Nik the Trik said:
Which, again, is not a counterpoint because nobody is saying that anything is guaranteed absent additional positive action.
It's better to put your money in the bank than lighting it on fire. That remains true even if banks can fail and fire can cook your dinner. It's a game of playing odds, not looking for sure things.
Sure, but you have to fix what is broken first. What is broken in Edmonton is not the plan of gathering talent through the draft. It's all the other stuff that goes on around it. If you don't fix the other stuff that is going on around it, you will waste the gathering of talent through the draft. It's an order of operations. We should do "x". Well that's great, we all agree that "x" is a great plan. But "x" needs to be carried out by management "y", and are we sure that management "y" can carry out plan "x" correctly. Because if management team "y" can't carry out plan "x" properly, then we need a management "y" that can. And that should be the first order of business. I understand what you are saying. Nobody said collect draft picks and hire the worst management team we can find.

- _ENTRIES SUPPLIED_:
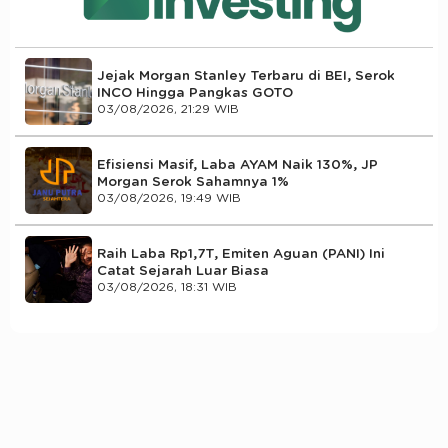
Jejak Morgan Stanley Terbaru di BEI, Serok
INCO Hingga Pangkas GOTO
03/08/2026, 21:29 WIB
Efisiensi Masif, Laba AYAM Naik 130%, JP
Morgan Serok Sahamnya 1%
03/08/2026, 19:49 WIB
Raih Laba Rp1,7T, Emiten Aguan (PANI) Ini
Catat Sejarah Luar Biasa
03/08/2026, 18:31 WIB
...
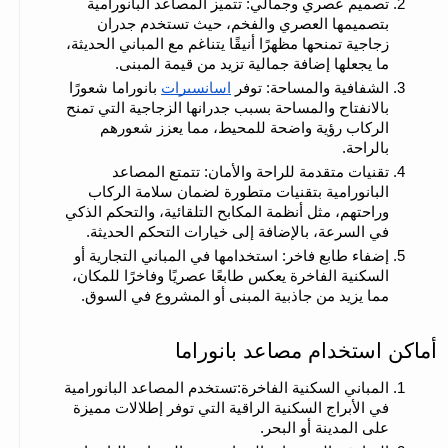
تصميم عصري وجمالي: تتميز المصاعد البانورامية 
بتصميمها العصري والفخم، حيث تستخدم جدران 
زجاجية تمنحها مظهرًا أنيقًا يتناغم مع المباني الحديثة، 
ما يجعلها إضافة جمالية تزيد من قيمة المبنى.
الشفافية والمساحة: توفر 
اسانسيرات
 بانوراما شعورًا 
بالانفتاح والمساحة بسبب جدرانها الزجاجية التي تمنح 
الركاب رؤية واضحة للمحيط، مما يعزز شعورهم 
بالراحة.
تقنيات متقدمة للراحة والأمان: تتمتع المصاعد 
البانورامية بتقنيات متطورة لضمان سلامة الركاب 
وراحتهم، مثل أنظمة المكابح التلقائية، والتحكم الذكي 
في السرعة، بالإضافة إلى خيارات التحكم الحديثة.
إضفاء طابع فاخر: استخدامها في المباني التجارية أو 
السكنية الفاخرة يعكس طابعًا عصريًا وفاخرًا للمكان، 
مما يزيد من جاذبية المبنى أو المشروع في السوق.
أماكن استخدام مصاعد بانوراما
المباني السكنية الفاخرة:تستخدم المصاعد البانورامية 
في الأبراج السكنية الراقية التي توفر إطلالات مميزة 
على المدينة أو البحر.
---
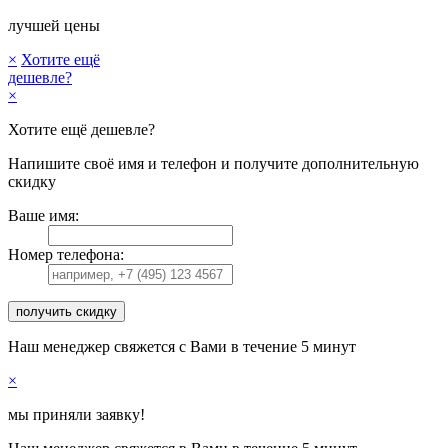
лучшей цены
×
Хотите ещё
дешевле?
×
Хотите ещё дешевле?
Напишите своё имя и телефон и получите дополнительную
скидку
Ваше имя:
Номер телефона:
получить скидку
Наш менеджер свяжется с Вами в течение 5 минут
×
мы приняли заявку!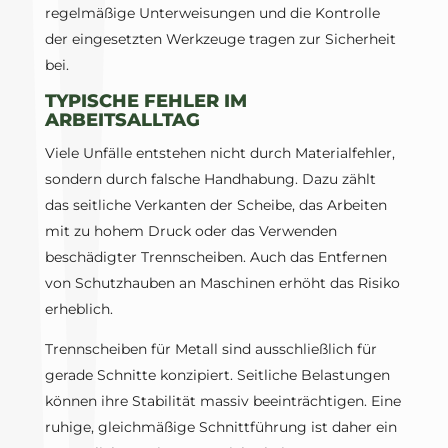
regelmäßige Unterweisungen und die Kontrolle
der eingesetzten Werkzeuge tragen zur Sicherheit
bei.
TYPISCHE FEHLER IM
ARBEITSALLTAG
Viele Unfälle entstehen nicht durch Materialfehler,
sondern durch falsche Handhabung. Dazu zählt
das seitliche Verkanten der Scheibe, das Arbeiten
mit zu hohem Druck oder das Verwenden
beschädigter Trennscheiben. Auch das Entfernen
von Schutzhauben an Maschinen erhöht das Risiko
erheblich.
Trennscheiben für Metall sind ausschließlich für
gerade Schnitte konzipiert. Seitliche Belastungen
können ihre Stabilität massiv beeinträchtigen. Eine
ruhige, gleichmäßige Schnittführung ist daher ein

- _PROBLEMS AND TASKS_:
- 1) List every noun in the Edmonton draft post's sentence that begins "It's better to put your money."
- 2) Reproduce the part of the Edmonton draft post that opens with the words "Sure, but you" and closes with "we can find.".

- _RESULTS FOR EACH TASK_:
- 1) money, bank, fire

- 2)
Sure, but you have to fix what is broken first. What is broken in Edmonton is not the plan of gathering talent through the draft. It's all the other stuff that goes on around it. If you don't fix the other stuff that is going on around it, you will waste the gathering of talent through the draft. It's an order of operations. We should do "x". Well that's great, we all agree that "x" is a great plan. But "x" needs to be carried out by management "y", and are we sure that management "y" can carry out plan "x" correctly. Because if management team "y" can't carry out plan "x" properly, then we need a management "y" that can. And that should be the first order of business. I understand what you are saying. Nobody said collect draft picks and hire the worst management team we can find.